Melville (was RE: [thechat] LotR)

Erika Meyer emeyer at
Tue Jun 5 12:09:00 CDT 2001

>If you want insufferable detail
>(which obviously you don't, heh) try Jules Verne or
>Melville. Yeesh!

Never read Verne or LothR or the Hobbit or much Science Fiction...

But Melville?  I've read "The Confidence Man" and "Moby Dick."

First of all, most 19th century novels are heavy on the detail. 
Reading was one of the few solitary forms of entertainment (no TV, no 

But the detail in "Moby Dick" is hardly pointless... and in any great 
novel is not pointless.  There's a lot of heavy duty symbolism & 
allegory about nature and humanity, and all that stuff happening, and 
you have to dig that for what it is.  I think it's brilliant.
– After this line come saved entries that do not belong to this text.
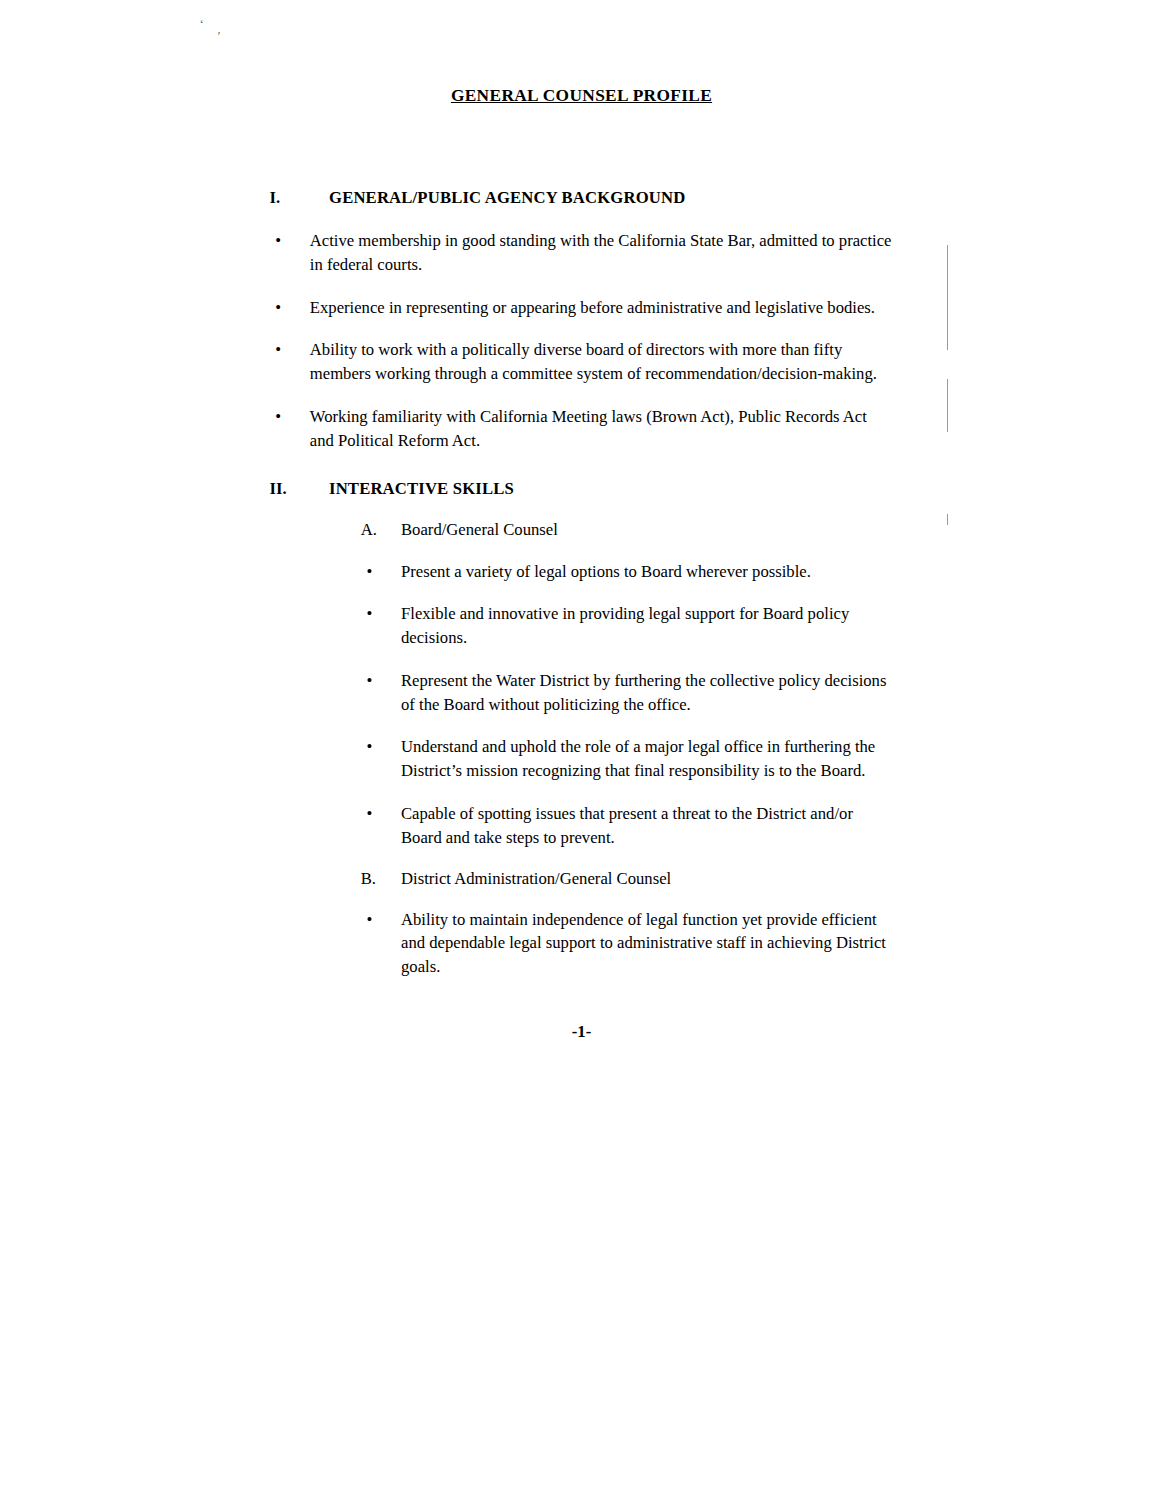‘ ′
GENERAL COUNSEL PROFILE
I. GENERAL/PUBLIC AGENCY BACKGROUND
• Active membership in good standing with the California State Bar, admitted to practice in federal courts.
• Experience in representing or appearing before administrative and legislative bodies.
• Ability to work with a politically diverse board of directors with more than fifty members working through a committee system of recommendation/decision-making.
• Working familiarity with California Meeting laws (Brown Act), Public Records Act and Political Reform Act.
II. INTERACTIVE SKILLS
A. Board/General Counsel
• Present a variety of legal options to Board wherever possible.
• Flexible and innovative in providing legal support for Board policy decisions.
• Represent the Water District by furthering the collective policy decisions of the Board without politicizing the office.
• Understand and uphold the role of a major legal office in furthering the District’s mission recognizing that final responsibility is to the Board.
• Capable of spotting issues that present a threat to the District and/or Board and take steps to prevent.
B. District Administration/General Counsel
• Ability to maintain independence of legal function yet provide efficient and dependable legal support to administrative staff in achieving District goals.
-1-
If all you want is action & adventure, & aren't into subtlety and 
multiplicity of meaning, then you aren't going to appreciate chapters 
like "The Whiteness of the Whale" which is all about the multiple 
symbolistic qualities of the color white throughout the world.  Me, 
I'm fascinated by it.

But I'm into that kind of stuff: Jungian mythology and universal 
archetypes and symbolism and all that.

Anyway, Moby Dick, which I think is one the greatest novels of all 
times, was a commercial flop, for the reasons you describe.